Oh, I see the misunderstadning.
Note that “authentication and login” does not necessarily require network communication with a government service. In fact in Europe the eIDs (eIDAS) are digital documents that use cryptography to authenticate without the need of spending resources in a government-funded public API that could be vulnerable to DDOS attacks and would be requiring reliable internet connections for all digital authentication (which might not always be an online operation).
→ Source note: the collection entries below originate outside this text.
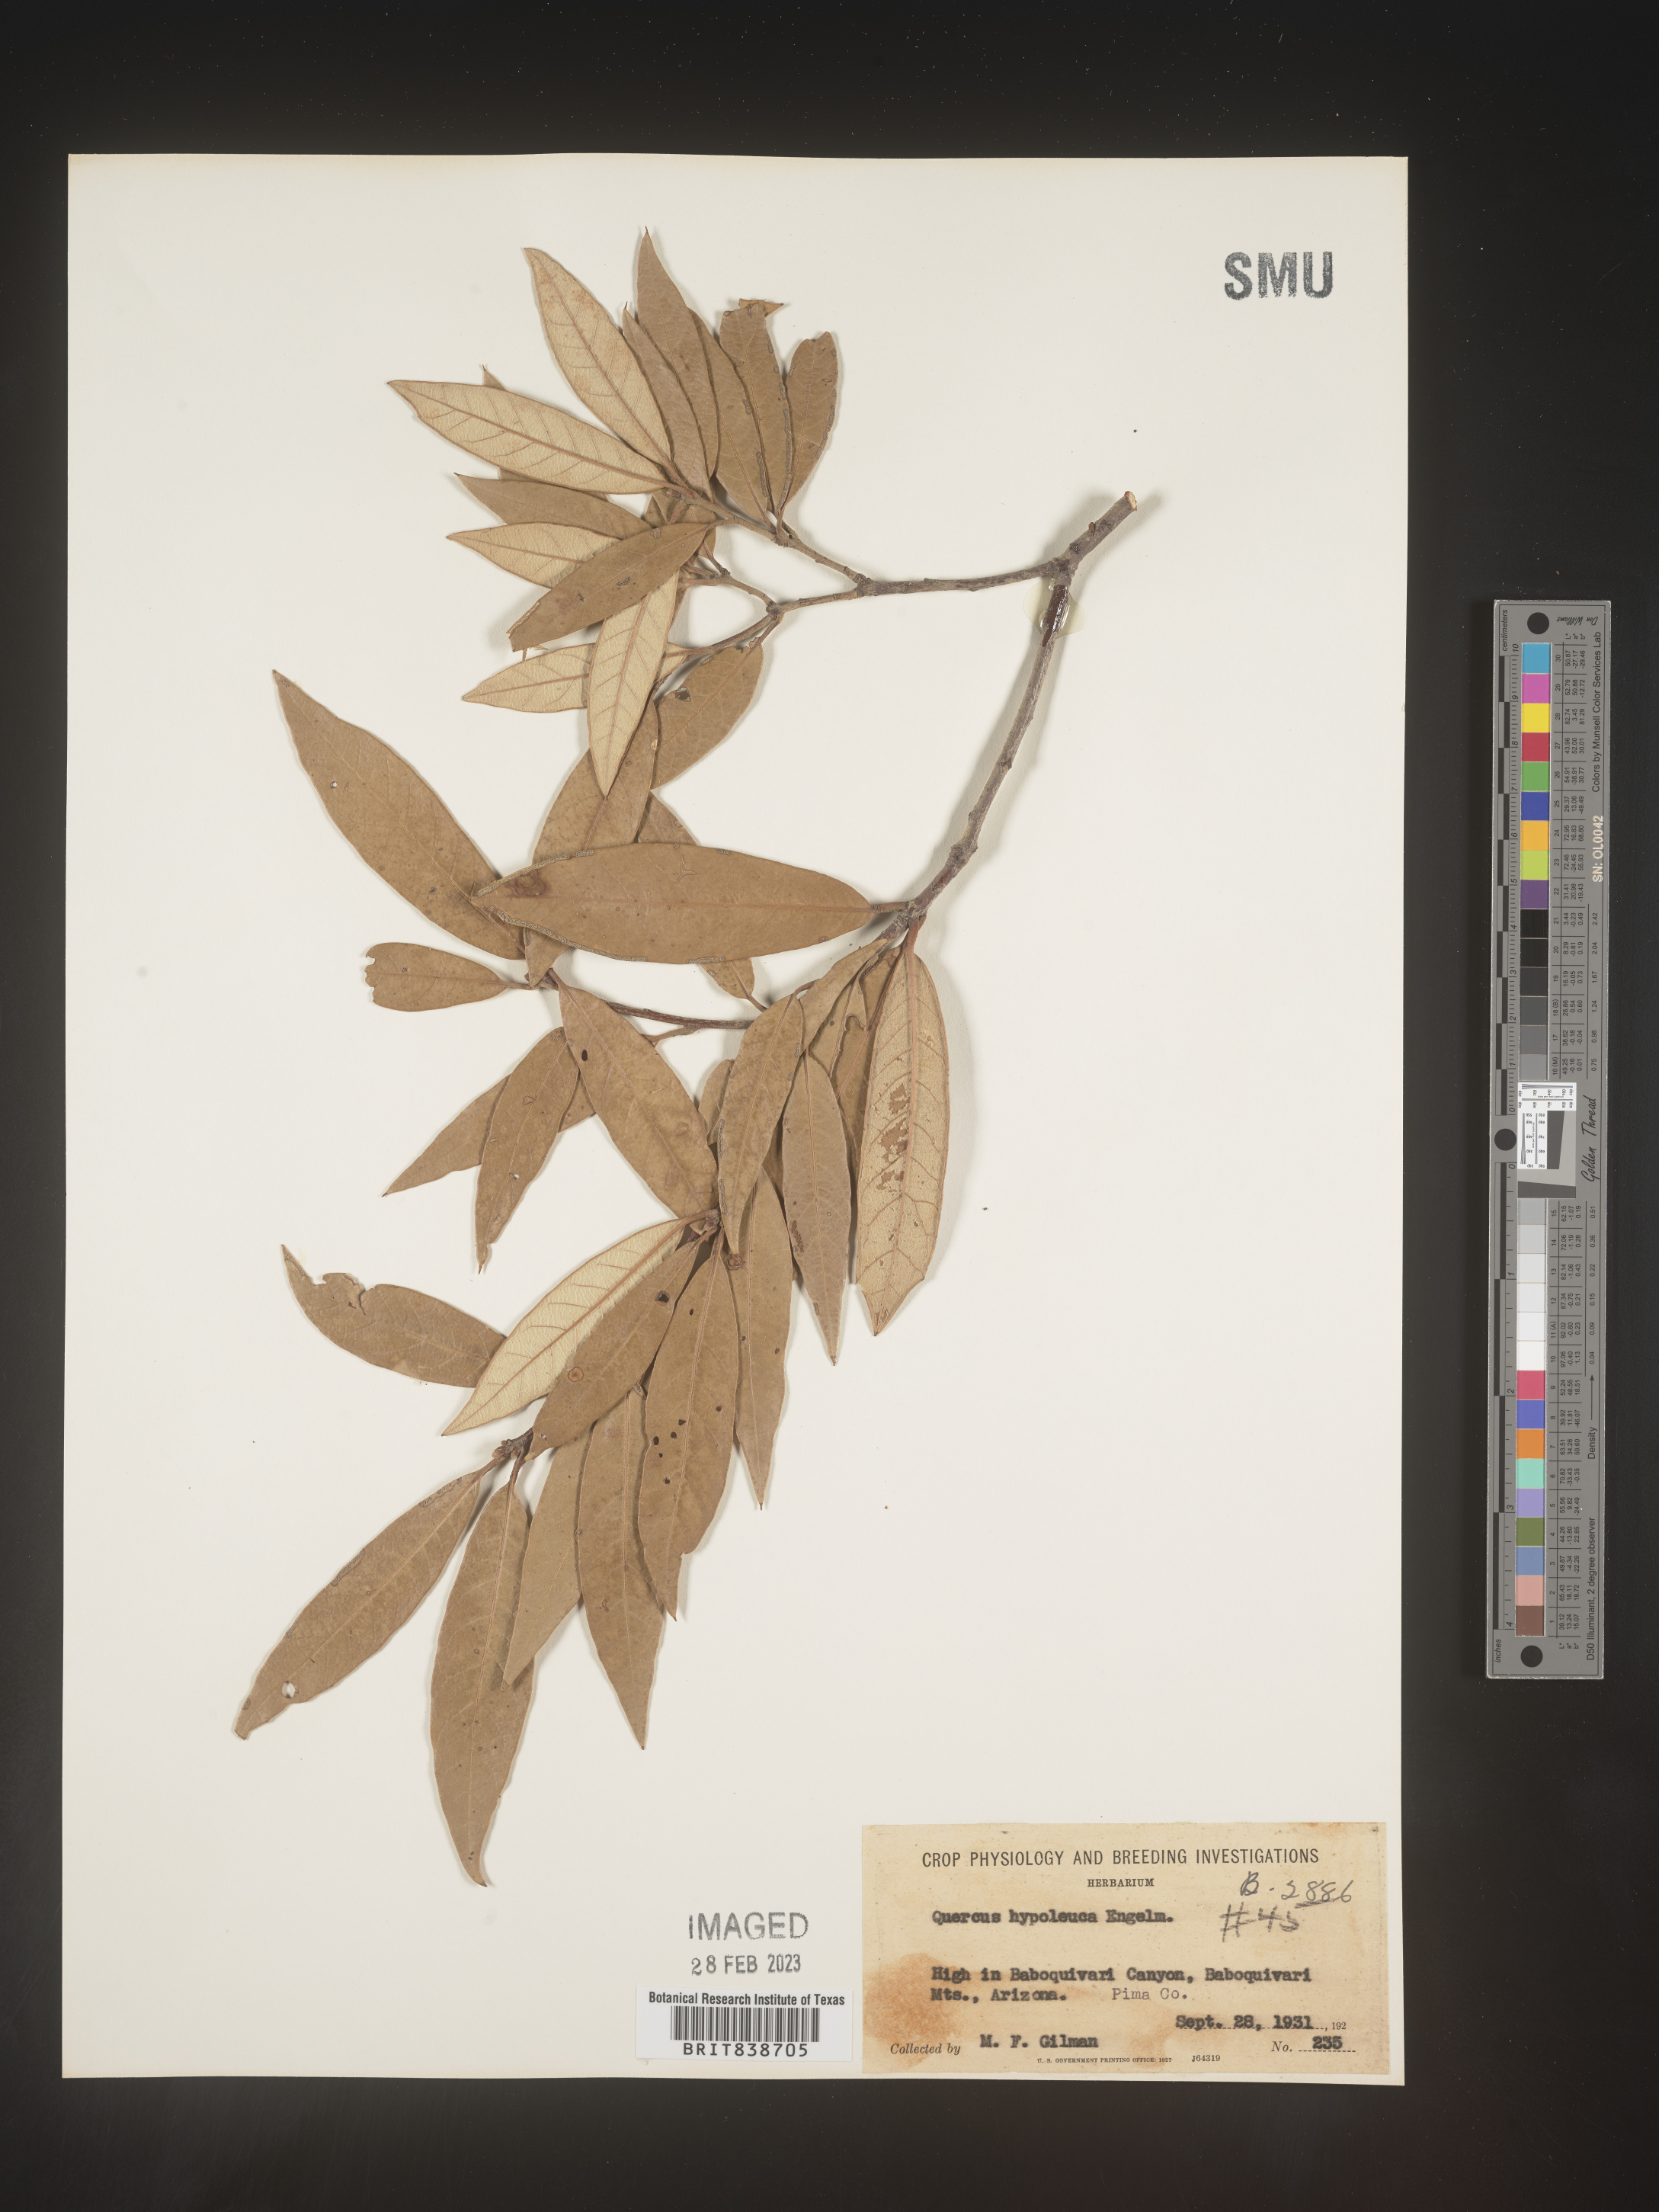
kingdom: Plantae
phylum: Tracheophyta
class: Magnoliopsida
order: Fagales
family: Fagaceae
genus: Quercus
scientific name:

The chips are just a secure way to store the digital document and lock under hardware the actual key, making it much harder for it to be copied/replicated, but they don’t require internet connection for making government-certified digital signatures with them that can be used in authentication, this is the same whether the service itself you are login into is online or offline.
In any case, in your example where actual network communication is used, it would still be possible for the government to track you regardless of proxies, because then they can store a log of the data & messages exchanged in the authentication.
They can either ask the sites to authenticate previously with the government for the use of the API (which would make sense to prevent DDOS and other abuse, for example), which would let them know immediately which site you were asking login for (in a much more direct way than with “documents”), or simply provide a token to the site as result of the user authentication (which is a common practice anyway, most authentication systems work through tokens) and later at any given time in the future ask the sites to provide back which tokens are linked to each account on the site (just like I was saying before with the “documents” example) so the government can map each token with each individual person and know which users of that site correspond to which individuals.